For years, couples have shared their relationship secrets with me; the good, the bad and the ugly. The following anti-relationship strategies show up most consistently in my practice, and from what I have learned, will leave plenty of room for sadness, disconnection, and loneliness.
1. Blame – This rotten problem loves statements like, “if you would help out more, I’d be nicer.” Or “you always/never do….” Or, “when you finally do what you said you would do, I’ll be happy.” Blame is relationship poison. It virtually eliminates any possibility for intimacy and creates a competitive, hierarchical dynamic that inevitably leaves someone injured.
Anti-dote: Take responsibility for your actions and your feelings. Other people are not in charge of your behaviours, your feelings or your happiness.
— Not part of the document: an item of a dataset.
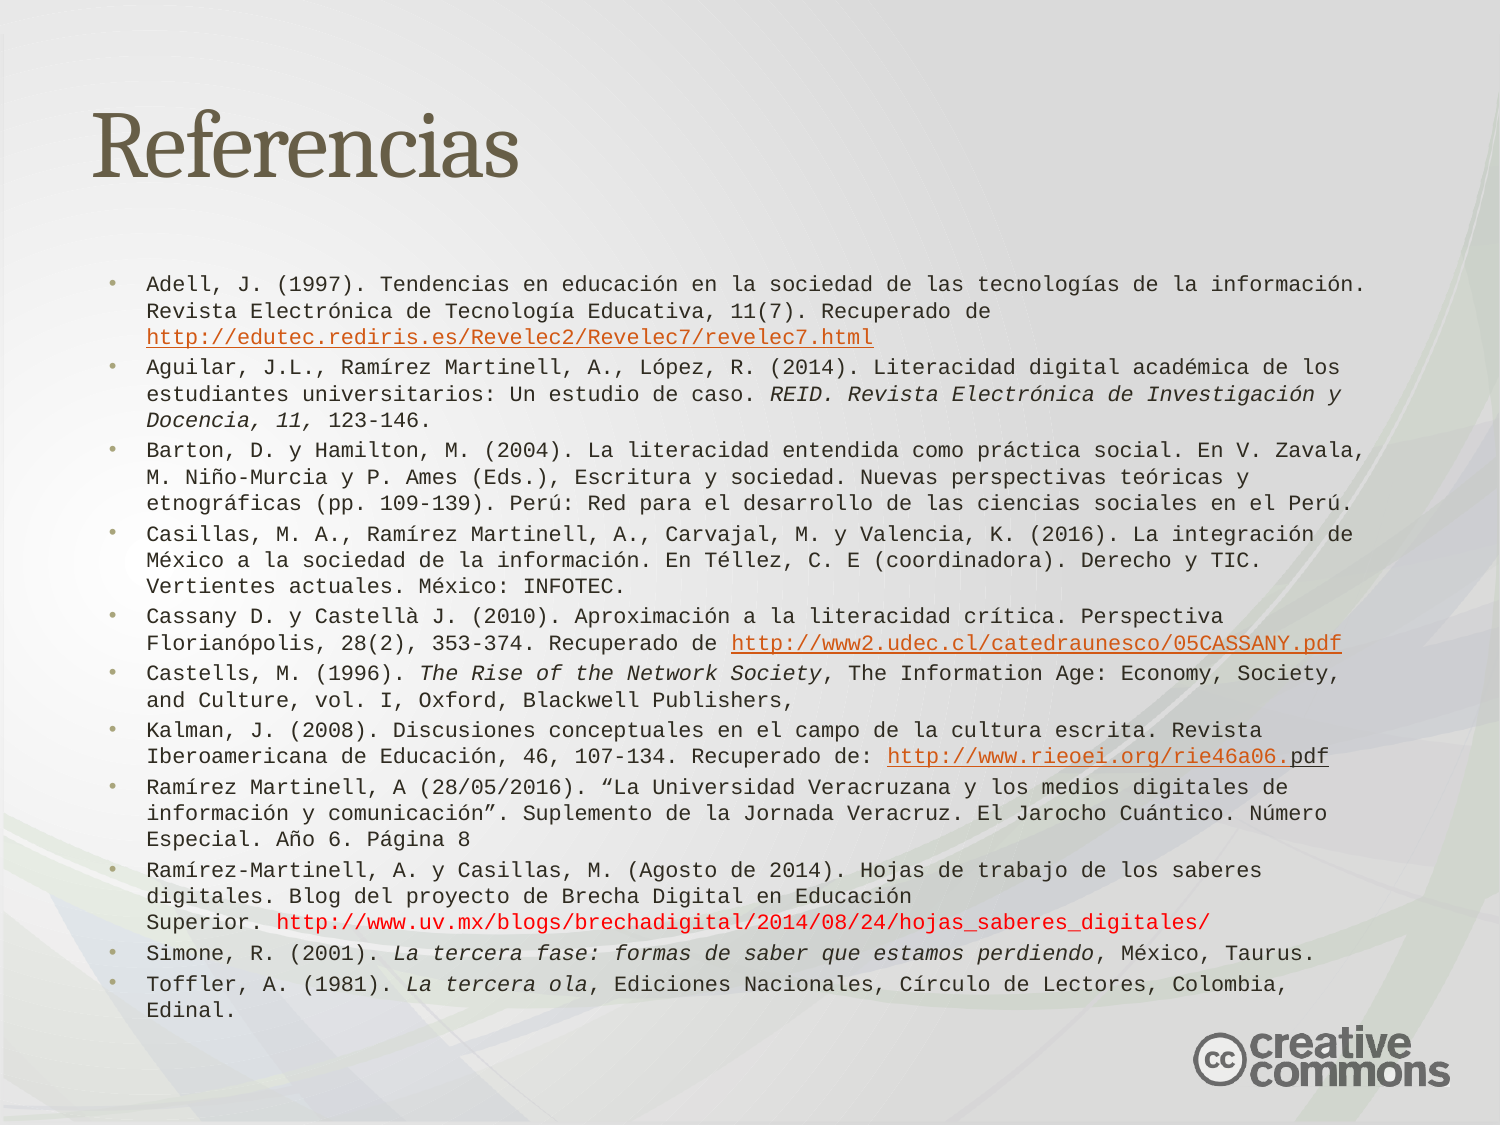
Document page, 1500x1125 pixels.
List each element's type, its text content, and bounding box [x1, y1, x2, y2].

list Adell, J. (1997). Tendencias en educación en la sociedad de las tecnologías de la información. Revista Electrónica de Tecnología Educativa, 11(7). Recuperado de http://edutec.rediris.es/Revelec2/Revelec7/revelec7.html Aguilar, J.L., Ramírez Martinell, A., López, R. (2014). Literacidad digital académica de los estudiantes universitarios: Un estudio de caso. REID. Revista Electrónica de Investigación y Docencia, 11, 123-146. Barton, D. y Hamilton, M. (2004). La literacidad entendida como práctica social. En V. Zavala, M. Niño-Murcia y P. Ames (Eds.), Escritura y sociedad. Nuevas perspectivas teóricas y etnográficas (pp. 109-139). Perú: Red para el desarrollo de las ciencias sociales en el Perú. Casillas, M. A., Ramírez Martinell, A., Carvajal, M. y Valencia, K. (2016). La integración de México a la sociedad de la información. En Téllez, C. E (coordinadora). Derecho y TIC. Vertientes actuales. México: INFOTEC. Cassany D. y Castellà J. (2010). Aproximación a la literacidad crítica. Perspectiva Florianópolis, 28(2), 353-374. Recuperado de http://www2.udec.cl/catedraunesco/05CASSANY.pdf Castells, M. (1996). The Rise of the Network Society, The Information Age: Economy, Society, and Culture, vol. I, Oxford, Blackwell Publishers, Kalman, J. (2008). Discusiones conceptuales en el campo de la cultura escrita. Revista Iberoamericana de Educación, 46, 107-134. Recuperado de: http://www.rieoei.org/rie46a06.pdf Ramírez Martinell, A (28/05/2016). “La Universidad Veracruzana y los medios digitales de información y comunicación”. Suplemento de la Jornada Veracruz. El Jarocho Cuántico. Número Especial. Año 6. Página 8 Ramírez-Martinell, A. y Casillas, M. (Agosto de 2014). Hojas de trabajo de los saberes digitales. Blog del proyecto de Brecha Digital en Educación Superior. http://www.uv.mx/blogs/brechadigital/2014/08/24/hojas_saberes_digitales/ Simone, R. (2001). La tercera fase: formas de saber que estamos perdiendo, México, Taurus. Toffler, A. (1981). La tercera ola, Ediciones Nacionales, Círculo de Lectores, Colombia, Edinal. [75, 262, 1403, 1050]
title Referencias [75, 45, 1325, 233]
2. Keep Score – Score keeping leads to resentment, which generally sneaks in slowly early on in the relationship. It stock piles wrong doings and let downs. Resentment is a silent killer of relationships. It sits in the background of our hearts and waits for our partner to fail us, fail our children, or just do that thing that makes us crazy. In my experience, it is the number one cause of relationship failure.
Anti-dote: Grace, forgiveness, gratitude, understanding. Resentment cannot exist when we let our partners be human and make mistakes. Resentment can’t exist when we sit in a place of grace for the humanness of our loved ones.
3. Embrace Pride – This is a doozy! Pride seeks to punish. Pride says, “I’m better. I know better. You don’t deserve me or my forgiveness. You deserve to be punished.” It seeks to separate. Pride will always separate us from our partner. Never has a couple come in and said, “our pride grows us closer to each other.” Never. Prides sole purpose is to divide and conquer.
Anti-dote: Humility. Its ok to say sorry, to be wrong, to make mistakes. Humility grows us closer to each other, where we can safely bask in the reality of human-ness and imperfection.
4. Set Unrealistic Expectations – We enter into relationships doe-eyed and full of anticipation and excitement. We behave our absolute best, and so does our partner. We always give our best in the first few months of the relationship. Sadly, that can set the relationship up with expectations. Expectations of romance, time spent, enthusiastic engagements, helpfulness. And then normal sets in…. socks on the floor, toilet seats up, toothpaste!
Anti-dote: Flexibility. Do you allow your partner the freedom to fail? Are you realistic with your expectations? Have you communicated (respectfully) your needs, wants, hopes? Consider revamping your expectations and make a decision to focus on when your partner does show up for you. What you focus on, you will see.